* Work to do
Convert the lines of the items below into a JSON list of strings, one string per line, with blank lines and the pictures left out.

Start of Extracted records

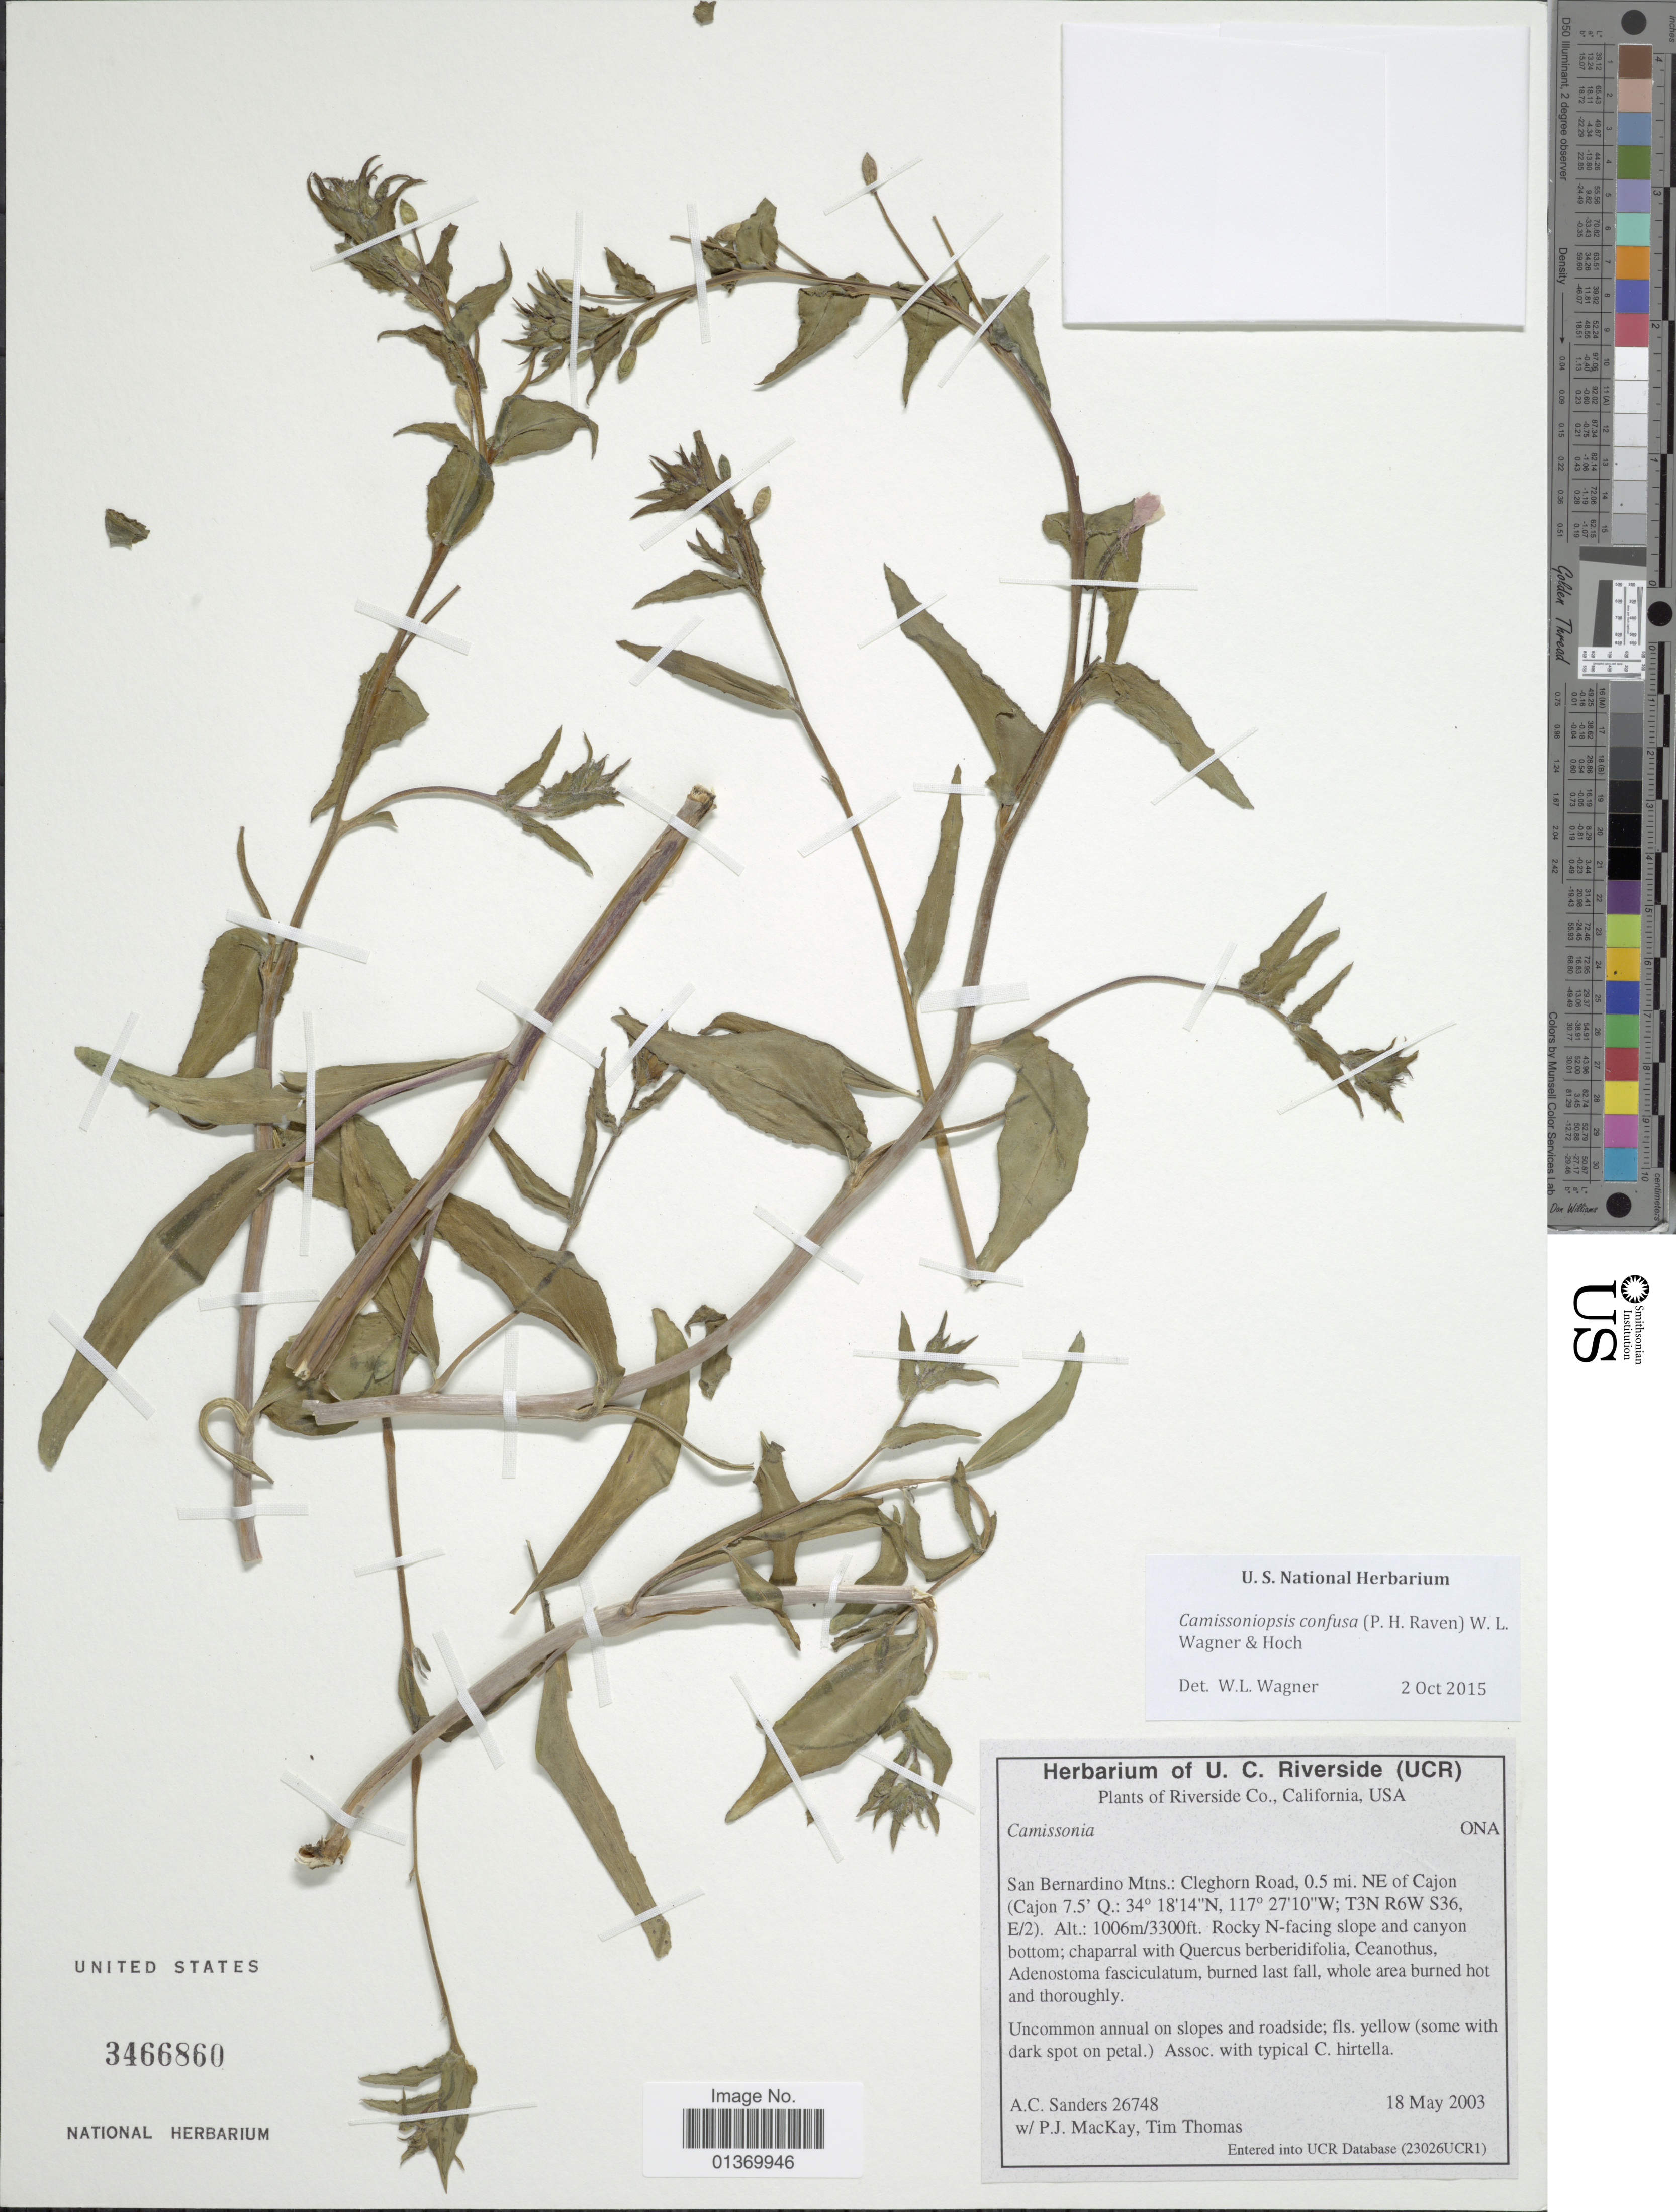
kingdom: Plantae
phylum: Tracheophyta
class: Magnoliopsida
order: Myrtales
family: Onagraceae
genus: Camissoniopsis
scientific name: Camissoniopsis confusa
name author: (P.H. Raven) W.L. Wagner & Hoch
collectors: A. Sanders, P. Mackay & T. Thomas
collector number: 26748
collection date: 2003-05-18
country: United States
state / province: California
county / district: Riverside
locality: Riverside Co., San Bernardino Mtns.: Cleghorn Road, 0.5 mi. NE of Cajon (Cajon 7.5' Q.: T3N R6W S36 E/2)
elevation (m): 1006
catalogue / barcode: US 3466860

End of Extracted records

* Task solution
[
  "kingdom: Plantae",
  "phylum: Tracheophyta",
  "class: Magnoliopsida",
  "order: Myrtales",
  "family: Onagraceae",
  "genus: Camissoniopsis",
  "scientific name: Camissoniopsis confusa",
  "name author: (P.H. Raven) W.L. Wagner & Hoch",
  "collectors: A. Sanders, P. Mackay & T. Thomas",
  "collector number: 26748",
  "collection date: 2003-05-18",
  "country: United States",
  "state / province: California",
  "county / district: Riverside",
  "locality: Riverside Co., San Bernardino Mtns.: Cleghorn Road, 0.5 mi. NE of Cajon (Cajon 7.5' Q.: T3N R6W S36 E/2)",
  "elevation (m): 1006",
  "catalogue / barcode: US 3466860"
]